Thursday, September 11, 2008

MIMIC Performance Report: Fedora vs. Solaris Intel on dual-CPU Sunfire V20z

MIMIC Performance Report: Fedora vs. Solaris Intel on dual-CPU Sunfire V20z

MIMIC is SNMP simulation software that supports up to 20,000 agents on one workstation. The main concern is the performance for a fully loaded workstation. You want at least hundreds of PDUs per second to make a simulation viable. Each hardware platform / operating system combination has different performance characteristics.

For MIMIC, performance is primarily governed by the amount of physical memory (RAM). The memory requirements depend on the simulations you are going to run. Obviously, a high-end router simulation with hundreds of interfaces, RMON tables, etc. is going to take more memory than the simulation of an end system.

As a ball-park estimate, we like to see at least 1MB of dedicated physical RAM per simulated agent, e.g., a 100 agent scenario should run fine on a 128MB system (depending on how much memory is used by the OS and other processes). For better performance (less swapping), 2MB per agent is recommended. When the agents are running the same simulation, MIMIC optimizes memory usage to contain only one copy of the simulation data for all agents of the same type.

You can more accurately measure this by running a simulation configuration, and checking on memory usage before and after starting the desired agent simulations. Notice that MIMIC uses memory on demand, so you should measure the memory after doing a walk of the desired tables (or a complete MIB walk). Eg. on Windows NT use the Windows Task Manager to check "Memory Usage", and on Unix use the "top" utility. The memory usage by MIMIC is approximately the same for all platforms.

The CPU is of secondary importance. Most modern processors (e.g., Intel Pentium 2GHz or faster, and Ultra Sparc) are adequate. MIMIC works with multi-processor systems, since it is a multi-threaded, distributed application. Agent thread processing will be distributed across multiple CPUs.

The final bottleneck would be the network pipe to your agents. 10Mb Ethernet is adequate for low-volume traffic, 100Mb is better for more demanding applications. MIMIC works with multiple network adapters on your system, so you can talk to the simulations over separate network pipes. MIMIC works with the OS-native protocol stacks, so that all network interface cards that your OS supports can be used. You can even run MIMIC over PPP.

This performance test is designed to measure peak performance of MIMIC on various supported platforms under common access scenarios. The variables in the test are the number of agents running simultaneously, and the number of agents being accessed simultaneously. It is assumed that the most common SNMP request is the GETNEXT, as is done in sequential table traversals.

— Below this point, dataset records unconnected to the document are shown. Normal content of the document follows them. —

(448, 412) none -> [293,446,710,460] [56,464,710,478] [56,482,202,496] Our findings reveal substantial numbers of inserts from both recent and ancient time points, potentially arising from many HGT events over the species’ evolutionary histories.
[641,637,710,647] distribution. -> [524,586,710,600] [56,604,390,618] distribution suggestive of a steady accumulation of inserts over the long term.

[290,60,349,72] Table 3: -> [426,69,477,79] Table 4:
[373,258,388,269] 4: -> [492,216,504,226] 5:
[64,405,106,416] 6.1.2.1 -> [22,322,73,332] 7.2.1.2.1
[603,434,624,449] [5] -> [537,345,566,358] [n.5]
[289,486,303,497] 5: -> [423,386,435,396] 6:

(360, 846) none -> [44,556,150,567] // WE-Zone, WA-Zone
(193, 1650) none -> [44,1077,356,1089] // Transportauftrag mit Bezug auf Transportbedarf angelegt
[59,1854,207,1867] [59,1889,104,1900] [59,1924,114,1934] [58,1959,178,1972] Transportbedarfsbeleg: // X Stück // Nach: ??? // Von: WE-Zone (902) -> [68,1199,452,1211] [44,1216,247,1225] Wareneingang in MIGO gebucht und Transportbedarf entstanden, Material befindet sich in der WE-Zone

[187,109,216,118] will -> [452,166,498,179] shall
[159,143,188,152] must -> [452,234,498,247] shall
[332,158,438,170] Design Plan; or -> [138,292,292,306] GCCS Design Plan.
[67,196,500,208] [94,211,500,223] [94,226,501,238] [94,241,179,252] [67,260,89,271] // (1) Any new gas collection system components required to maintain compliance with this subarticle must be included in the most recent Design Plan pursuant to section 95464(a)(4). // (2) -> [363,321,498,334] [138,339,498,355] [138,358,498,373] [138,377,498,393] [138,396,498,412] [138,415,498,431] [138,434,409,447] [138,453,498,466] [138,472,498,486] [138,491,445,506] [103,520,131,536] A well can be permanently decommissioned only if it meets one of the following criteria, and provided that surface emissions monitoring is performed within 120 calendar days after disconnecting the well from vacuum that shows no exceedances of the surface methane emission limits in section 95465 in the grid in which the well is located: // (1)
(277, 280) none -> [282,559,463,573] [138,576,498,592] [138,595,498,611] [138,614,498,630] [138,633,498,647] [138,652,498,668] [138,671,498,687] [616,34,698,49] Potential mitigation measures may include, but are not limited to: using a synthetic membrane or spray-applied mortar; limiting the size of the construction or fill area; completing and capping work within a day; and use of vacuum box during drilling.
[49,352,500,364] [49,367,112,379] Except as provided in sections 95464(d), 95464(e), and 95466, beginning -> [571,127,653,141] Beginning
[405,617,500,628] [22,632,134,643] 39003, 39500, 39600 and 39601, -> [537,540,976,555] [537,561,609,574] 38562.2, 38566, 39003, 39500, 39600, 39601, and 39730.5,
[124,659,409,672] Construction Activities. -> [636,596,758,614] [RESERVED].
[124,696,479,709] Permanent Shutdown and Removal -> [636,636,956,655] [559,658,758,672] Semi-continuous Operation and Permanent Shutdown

The purpose of this report is to contrast various versions of Fedora Linux from Fedora Core 5 to Fedora 9 versus Solaris 10 on the identical dual-CPU (AMD Opteron 244 at 1792 Mhz) Sunfire V20Z hardware platform.

If you are interested in fastest numbers for a single agent, you want to look at the top row of each matrix. If you are interested in highest scalability, with multiple agents being accessed, you want to concentrate on the bottom row of each matrix.

Overall, you probably want one of the versions of Fedora Linux, if running small scale simulations (upto 1,000 agents), where Fedora 8 is fastest. In the mid range (1,000 to 2,000 agents), Solaris 10 performs best. At the high-end, Fedora 8 was overall best, although we were not able to test it at higher than 10,000 agents, because we only have the 32-bit OS.

Here are some specific results:

- Fedora 8 is the fastest of the Linux variants we tested upto 10,000 agents.

- Only at 1,000 agents is Fedora 9 slightly faster than Fedora 8 (above statistical error).

- Fedora 7 is consistently faster than Fedora 8 at 1,000 and 2,000 agents, but much slower at 5,000 agents or higher.

- Again, Fedora 8 and Fedora Core 6 are comparable at the low end, FC6 is faster at 1,000 and 2,000 agents, but much slower at the higher end.

- FC5 is consistently faster than Fedora 8 from 1,000 to 5,000 agents, but much slower at the higher end.

- On Fedora 9, the 64-bit numbers are comparable to the 32-bit numbers, except at the high-end, where 64-bit numbers are mostly better.

- On Solaris 10, the 64-bit numbers are comparable to the 32-bit numbers, except at 8,000 agents, where 32-bit numbers are slightly better.

- Fedora 8 numbers are the best at the low end (10 and 100 agents) by about 10% over Solaris 10.

- In the middle (1,000 to 2,000 agents) Solaris 10 performs much better than either Fedora 8 or 9.

- Solaris 10 is slightly better than Fedora 7 at 1,000 and 2,000 agents, but much better at the higher end.

- It's a toss up between Fedora Core 6 and Solaris 10 for 1,000 and 2,000 agents, but Solaris performs much better at the high end.

- Since we don't have the 64-bit version of Fedora 8, we cannot recommend it for 20,000 agent scaleability. Instead, Fedora 9 has the best numbers.